This forum is dedicated to connecting hosts with other hosts. Sign up to get the latest updates and news just for AirBnb hosts! Note that we are not affiliated with Airbnb - we are just passionate hosts!
Slightly OT but as I started the thread I guess there are enhanced rights. I was a driver for Contiki in the early 70’s in Europe. Small bus of 14 young people camping.
As we were nearing a destination where ‘squat toilets’ were in the camping grounds I mentioned this to the group.The next day after visiting an amenities block a couple of the girls were talking about how tricky it was to stop their feet getting wet.
Me, "How do you mean?"
Them, "You know, the squat toilets."
Me, "There are no squat toilets here. That begins tomorrow."
One girl to the other, “I told you they looked like laundry tubs.”
I have some Dutch friends in France who have a urinal as well as an ordinary loo in their bathroom.
There are still squat/footpad loos in Turkey. In some places these are to be preferred; forgive me recounting something utterly gross, but I went into an ordinary, gender mixed loo in a bar in Turkey, where someone had wanked on the seat. And no, I didn’t notice.
On a lighter note, remember the Pissoirs in France in '70s ? They were hilaroious!
I used one when traveling to Cuba last year. As @Joan mentioned it’s called a she wee (or in my case a PStyle- that may be a brand name?). We were a group of 5 ladies, and it was given more as a joke because a friend heard that Cuba has a shortage of TP or something. We were advised to practice with it first. Lemme tell you I’m glad I did. Peeing standing up is harder than I thought!
I also had the “pleasure” of using what may be referred to as a squat toilet (my travel partner at the time called it a Turkish toilet) while in France. Basically, painted footprints on either side of a hole in the floor. So glad I only had to pee…
This reminded me of when I learned my partner pees sitting down, and had to laugh. The “master suite” in his house doesn’t have a door to the bathroom (just come curvy glass block walls. Don’t ask. It was built in the 80’s). Anyway, I walked in on him sitting on the toilet and immediately started go give him grief for not using the downstairs bathroom (one with a door) to poo at bedtime.

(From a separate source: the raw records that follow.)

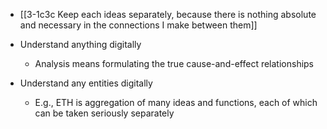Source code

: - [[3-1c3c Keep each ideas separately, because there is nothing absolute and necessary in the connections I make between them]]

- Understand anything digitally
	- Analysis means formulating the true cause-and-effect relationships

- Understand any entities digitally
	- E.g., ETH is aggregation of many ideas and functions, each of which can be taken seriously separately
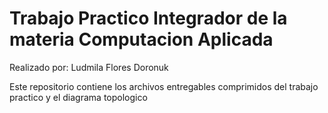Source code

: # Trabajo Practico Integrador de la materia Computacion Aplicada

Realizado por:
Ludmila Flores Doronuk

Este repositorio contiene los archivos entregables comprimidos del trabajo practico y el diagrama topologico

He responds with “relax, I’m taking a pee”. Being in my 50’s, and twice married, i was shocked to discover this was a thing for guys. He looks at me so serious and says “have YOU ever tried to pee standing up on a ship?!” He was (well, is I guess. "Once a Marine always a Marine) a Marine.
All the boys and men in my family sit or they clean the loo!
Where I come from (Nigeria) we women learn to pee standing! Usually with a baby on the back and a massive load of stuff on the head!
@jaquo You’re not alone. Randy Newman has song that references a man sitting down to urinate, but in his song it is used as a sign of being too old and tired to stand for the duration. But while visiting an old friend this fall I commented on how clean the bathroom was that I was sharing with her teenage son and she said, essentially, that he had been taught since a young age to sit when urinating when home, as a courtesy to other family members. I had no idea.
And all so elegant. I ran trips up and down Africa in the 70’s. Cairo to Nairobi via Sudan and Ethiopia and Marrakech to Nairobi via west Africa including Nigeria, Kano anyway, and an indelibly imprinted impression on my soul is of the elegance of African women as they went about their daily toil.